+++ EXTRACTED TEXT

When the police officer on duty attended the scene he found that a large crowd had already gathered. The crowd began threatening the Jewish people and abused the ones that were in the street. The East London observer states that ‘no Englishman could have perpetrated such a horrible crime, and that it must have been done by a Jew'[15].
This could have been the only chance that Jack the Ripper could have been caught. D. Rumbelow points out that a man was urinating in his back garden and heard a woman say no and then heard her slump against the fence. The fence was only 5ft high so would have been easy for a full grown man to look over and to have caught him.
After the murder of Annie Chapman the people of London demanded an arrest. Jewish people, foreigners and neighbourhood bullies became the police favourites. People began criticizing the police force for being incompetent. Extra man power was put in place and door to door enquiries began to find more information. Notices were given out for prostitutes to stay off the streets for their own protection, but without money they were unable to go anywhere safe as landlords required money. They had no other option but to have to work the streets for money.
Prostitutes of Whitechapel described a man who was violent towards prostitutes. The man was named John Pizer, and he became a suspect due to the statements made by the prostitutes. Pizer was soon known as the ‘leather apron’ due to him wearing a leather apron as part of his profession. He was also Jewish, and being a main suspect resulted in ethnic tensions in the East End. The Jewish had from that point on become the scapegoat. Suspicion of him being Jack the Ripper changed swiftly into certainty when a piece of leather apron which was saturated in water was found near Annie Chapman’s body. When John Pizer was traced and arrested he was found to own five sharp long bladed knives but he defended himself claiming that he needed the knives for his profession and that he had not left the house so knew nothing of the murder of Annie Chapman.
The third victim was a Swedish woman named Elizabeth Stride otherwise known as Long Liz met her fate on the 31st September 1888 at around 1am. Elizabeth Stride was an exception to the other murders though as she had not been mutilated like the others. She had marks on her shoulders indicating that she had been pulled down from behind; it is possible that she may already have been dead from strangulation before her throat was cut. Some believe that Elizabeth was not a Jack the Ripper victim but just a woman who had had her throat slit but it is argued that Jack was frightened off by Louis Diemschutz, who was the steward of the Working Men’s Educational Club. He left the club at 1 am and found that his horse wouldn’t steer straight and kept shying to the left. He found Elizabeth bundled on the ground; he poked her with his whip and then ran to get some of the club members. The courtyard was very quickly sealed off and policemen were at the scene very quickly. The police officers went on immediate search for the man but called it off at 5am when they were unsuccessful.

++++++
+++ DATA BLOCK

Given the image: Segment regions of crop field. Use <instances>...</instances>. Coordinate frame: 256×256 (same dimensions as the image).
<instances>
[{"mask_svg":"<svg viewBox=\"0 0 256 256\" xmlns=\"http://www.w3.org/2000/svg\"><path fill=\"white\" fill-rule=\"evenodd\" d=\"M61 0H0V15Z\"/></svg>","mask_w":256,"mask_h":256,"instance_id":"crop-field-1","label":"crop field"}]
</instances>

++++++

> _EXERCISES_
A. In the Whitechapel murders passage, who found Elizabeth Stride lying on the ground?
B. Go on with the Whitechapel murders passage, starting after its final sentence.
The listing has no connection to the Whitechapel murders passage.

> _EXERCISE ANSWERS_
A. Louis Diemschutz, the steward of the Working Men's Educational Club.

B.
On the same night, Catherine Eddowes also became a victim to the Ripper; she was the only murder to have occurred in the City of London. The Ripper had severed the top of her nose, a possible explanation for this is due to syphilis eating away at your nose bone or this was the Ripper’s way of saying, cutting off ones nose to spite ones face. PC Watkins found Eddowes and states that she was ripped up like a ‘pig in the market’.[16]If the times were calculated correctly, then the Ripper would have done his work in 7-8 minutes.
She had been in the police station moments before her death after being arrested for being drunk and disorderly. She had a serious problem with her drink and like the other victims; her husband had left her around 7 years beforehand due to this problem.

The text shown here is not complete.